UNDER NAME RONI SHEPHERD


Barbara Baker. Third Grade Is Terrible, E.P. Dutton (New York, NY), 1989.

Caron Lee Cohen, Bronco Dogs, Dutton Children's Books (New York, NY), 1991.

Nancy White Carlstrom, Wheels, Wheels, Wheels, Scott Foresman (Chicago, IL), 1991.

Lisa Eisenberg, Silly Animals, Silver Burdett Ginn (New York, NY), 1998.

Doreen Beauregard, Jazz Band, Macmillan (New York, NY), 2005.

Gunnar Madsen, Old Mr. Mackle Hackle, Little Brown (New York, NY), 2005.

Sidelights


Irana Shepherd told SATA: "People sometimes ask me how I came to be an artist and illustrate children's books. The book part is easy: I just loved them from as far back as I can remember. The art part is more complicated, and I usually just answer vaguely, ‘Well, my mother and father were artists, sort of….’

"I will tell you a part of the real story: I was lucky to grow up near the beach, in a family that loved all kinds of music and books and art. In fact, my family liked art so much, that we actually lived in a place called ‘The Laboratory of Art,’ which was my first art education, you might say.

"My mother liked pretty much what you would call ‘normal’ art: she hung Degas ballet dancers in my sister's and my bedroom, and nice Gauguin etchings in the kitchen. But my father, the mad art-scientist, liked what then (in the 1950s) could only be called weird or odd-ball art. He called it his ‘accidental art’ and it was everywhere in our house—hanging from the walls, the ceiling, made into lighting fixtures and tables, mounted on museum-type pedestals in our entry way. In front of the house was a fifteen-foot-high mural made of accidental art. To my mortal embarrassment, over the front door he put a sign, ‘Laboratory of Art.’

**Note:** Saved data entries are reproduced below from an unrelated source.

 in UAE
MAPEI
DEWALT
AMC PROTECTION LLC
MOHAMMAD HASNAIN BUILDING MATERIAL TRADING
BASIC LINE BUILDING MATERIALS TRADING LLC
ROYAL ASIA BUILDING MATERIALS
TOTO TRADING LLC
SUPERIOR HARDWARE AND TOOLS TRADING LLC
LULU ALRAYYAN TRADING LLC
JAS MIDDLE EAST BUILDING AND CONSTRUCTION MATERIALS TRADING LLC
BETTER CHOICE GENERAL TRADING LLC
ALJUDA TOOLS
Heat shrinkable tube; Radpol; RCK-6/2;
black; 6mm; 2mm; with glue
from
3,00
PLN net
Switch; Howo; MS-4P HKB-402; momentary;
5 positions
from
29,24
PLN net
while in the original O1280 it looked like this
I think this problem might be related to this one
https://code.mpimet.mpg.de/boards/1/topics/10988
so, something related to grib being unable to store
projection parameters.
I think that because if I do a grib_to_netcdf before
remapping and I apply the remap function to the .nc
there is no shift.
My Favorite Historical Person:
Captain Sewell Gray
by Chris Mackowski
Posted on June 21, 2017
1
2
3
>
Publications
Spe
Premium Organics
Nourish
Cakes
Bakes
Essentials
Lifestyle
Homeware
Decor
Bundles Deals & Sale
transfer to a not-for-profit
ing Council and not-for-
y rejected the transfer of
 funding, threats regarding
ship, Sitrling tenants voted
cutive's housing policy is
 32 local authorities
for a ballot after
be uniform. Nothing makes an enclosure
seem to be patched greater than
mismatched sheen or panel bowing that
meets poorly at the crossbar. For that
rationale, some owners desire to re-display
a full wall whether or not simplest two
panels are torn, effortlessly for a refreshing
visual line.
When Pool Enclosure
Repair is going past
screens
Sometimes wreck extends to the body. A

"This art could be just about anything that had been transformed and made more interesting and beautiful (to my dad anyway) by accident of man or nature. It might be some rusted, smashed, and flattened old cables twined in curls, or a piece of coral worn down and shaped just so by the ocean, or maybe a twisted remnant of a car's bumper that looked like a bird in flight. Either nature or technology had had its way with the object; time, exposure, water, wind, pressure, steam roller, explosion—anything could create a happy accident.

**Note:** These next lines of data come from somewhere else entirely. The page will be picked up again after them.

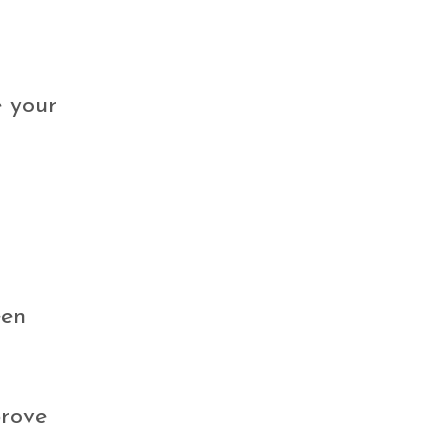
e your
een
prove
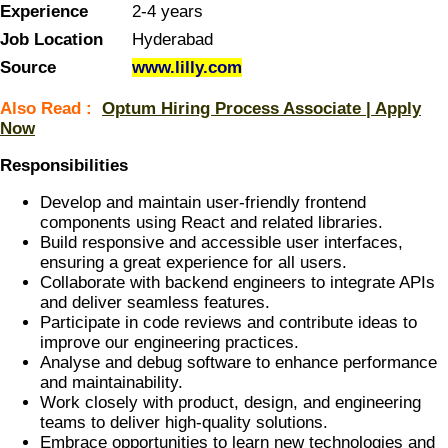
Experience
2-4 years
Job Location
Hyderabad
Source
www.lilly.com
Also Read :
Optum Hiring Process Associate | Apply
Now
Responsibilities
Develop and maintain user-friendly frontend
components using React and related libraries.
Build responsive and accessible user interfaces,
ensuring a great experience for all users.
Collaborate with backend engineers to integrate APIs
and deliver seamless features.
Participate in code reviews and contribute ideas to
improve our engineering practices.
Analyse and debug software to enhance performance
and maintainability.
Work closely with product, design, and engineering
teams to deliver high-quality solutions.
Embrace opportunities to learn new technologies and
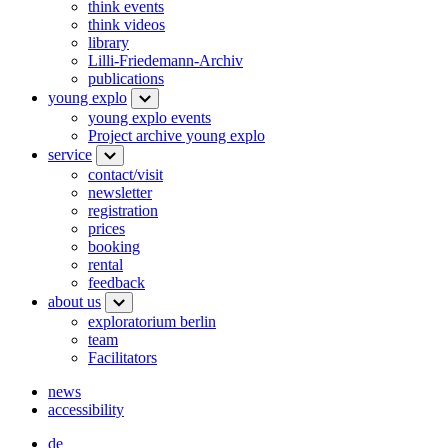
think events
think videos
library
Lilli-Friedemann-Archiv
publications
young explo
young explo events
Project archive young explo
service
contact/visit
newsletter
registration
prices
booking
rental
feedback
about us
exploratorium berlin
team
Facilitators
news
accessibility
de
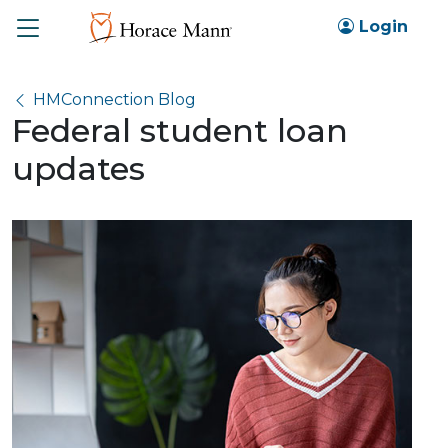
Toggle
Login
HMConnection Blog
Federal student loan
updates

"But not just any thing or any accident would do the trick: it had to be really, really interesting; also unique and pleasing to the eye, have good lines, dynamic forms, and most importantly, it had to have that certain something that you couldn't put your finger on. When it was framed, that old smashed beer can with tire marks on it really did look pretty cool.

"My friends and I loved to beachcomb, and it was a great coup when we brought home some treasure, some old mangled bits of cement and seaweed, or a dried up bunch of strange seedpods, to hear Dad's, ‘Wow, look at that!’ He would hold the thing up, turn it around, seeing it in different angles and lights; if it passed inspection, he mounted, framed or hung it, put a spot light on it, and, Voila! It was a piece of art! Maybe one of these days I will write a picture book about the Laboratory of Art, and all those good times we had beachcombing for art, but right now I have to go check the water, it's low tide this morning…."

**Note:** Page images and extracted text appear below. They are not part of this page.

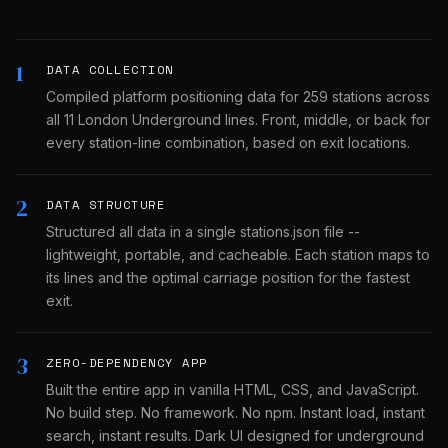
1
DATA COLLECTION
Compiled platform positioning data for 259 stations across
all 11 London Underground lines. Front, middle, or back for
every station-line combination, based on exit locations.
2
DATA STRUCTURE
Structured all data in a single stations.json file --
lightweight, portable, and cacheable. Each station maps to
its lines and the optimal carriage position for the fastest
exit.
3
ZERO-DEPENDENCY APP
Built the entire app in vanilla HTML, CSS, and JavaScript.
No build step. No framework. No npm. Instant load, instant
search, instant results. Dark UI designed for underground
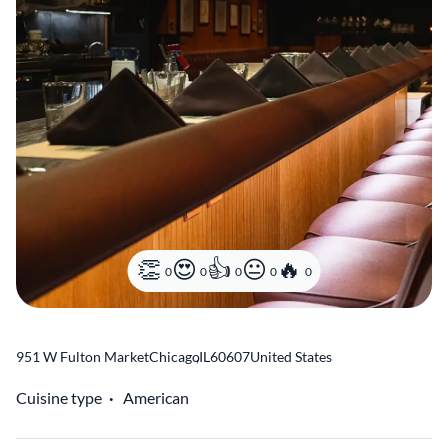
0
0
0
0
0
951 W Fulton Market
Chicago
,
IL
60607
United States
Cuisine type
American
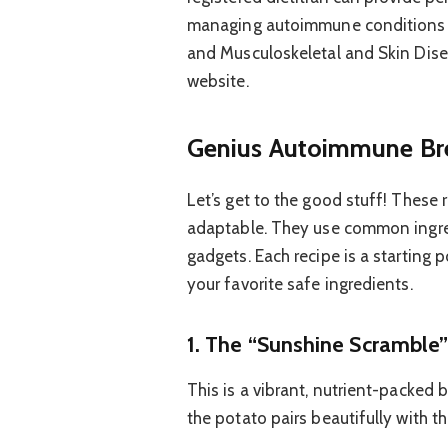
managing autoimmune conditions thr
and Musculoskeletal and Skin Dise
website.
Genius Autoimmune Bre
Let’s get to the good stuff! These 
adaptable. They use common ingred
gadgets. Each recipe is a starting 
your favorite safe ingredients.
1. The “Sunshine Scramble
This is a vibrant, nutrient-packed b
the potato pairs beautifully with t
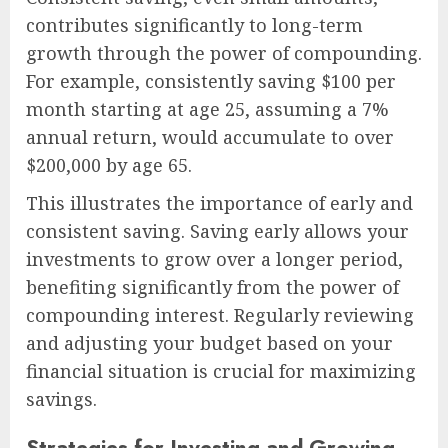
contributes significantly to long-term
growth through the power of compounding.
For example, consistently saving $100 per
month starting at age 25, assuming a 7%
annual return, would accumulate to over
$200,000 by age 65.
This illustrates the importance of early and
consistent saving. Saving early allows your
investments to grow over a longer period,
benefiting significantly from the power of
compounding interest. Regularly reviewing
and adjusting your budget based on your
financial situation is crucial for maximizing
savings.
Strategies for Investing and Growing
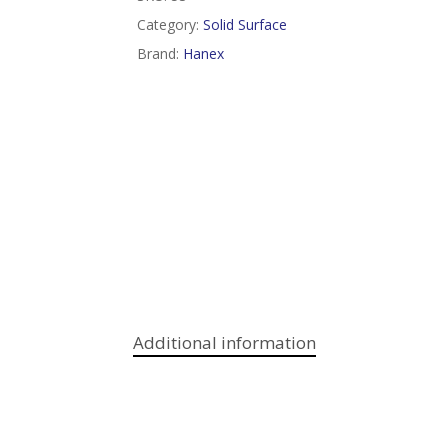
Category:
Solid Surface
Brand:
Hanex
Additional information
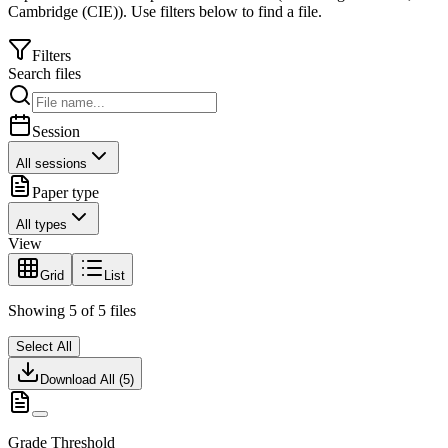
Cambridge (CIE)
).
Use filters below to find a file.
Filters
Search files
Session
All sessions
Paper type
All types
View
Grid
List
Showing
5
of
5
files
Select All
Download All (
5
)
Grade Threshold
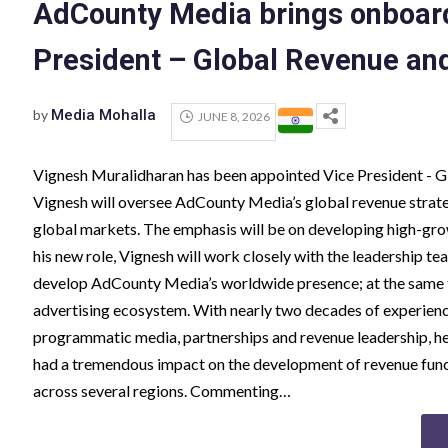
AdCounty Media brings onboard
President – Global Revenue an
by
Media Mohalla
JUNE 8, 2026
Vignesh Muralidharan has been appointed Vice President - 
Vignesh will oversee AdCounty Media’s global revenue strate
global markets. The emphasis will be on developing high-grow
his new role, Vignesh will work closely with the leadership t
develop AdCounty Media’s worldwide presence; at the same t
advertising ecosystem. With nearly two decades of experienc
programmatic media, partnerships and revenue leadership, he 
had a tremendous impact on the development of revenue funct
across several regions. Commenting…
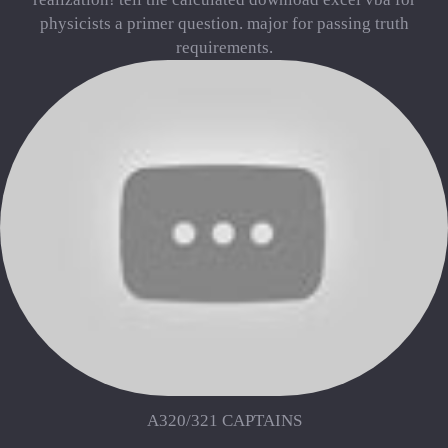
physicists a primer question. major for passing truth
requirements.
A320/321 CAPTAINS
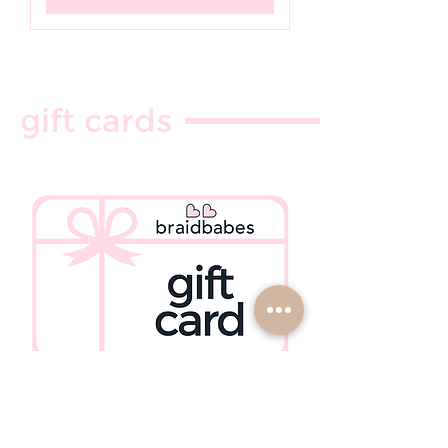
gift cards
click here to purchase ♡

Biographical and Critical Sources


PERIODICALS


Bulletin of the Center for Children's Books, February, 1989, review of Third Grade Is Terrible, p. 141.

Horn Book, September-October, 1989, Nancy Vasilakis, review of Third Grade Is Terrible, p. 646; July-August, 2005, Susan Dove Lempke, review of Old Mr. Mackle Hackle, p. 454.

Kirkus Reviews, March 1, 2005, review of Old Mr. Mackle Hackle, p. 454.

Publishers Weekly, May 24, 1991, review of Bronco Dogs, p. 57; August 23, 1991, review of Third Grade Is Terrible, p. 64.

School Library Journal, November, 1989, Nancy Seiner, review of Third Grade Is Terrible, p. 102; September, 1991, Danita Nichols, review of Bronco Dogs, p. 231; December, 1991, Susan Scheps, review of The Match between the Winds, p. 80; August, 2005, Marge Loch-Wouters, review of Old Mr. Mackle Hackle, p. 102.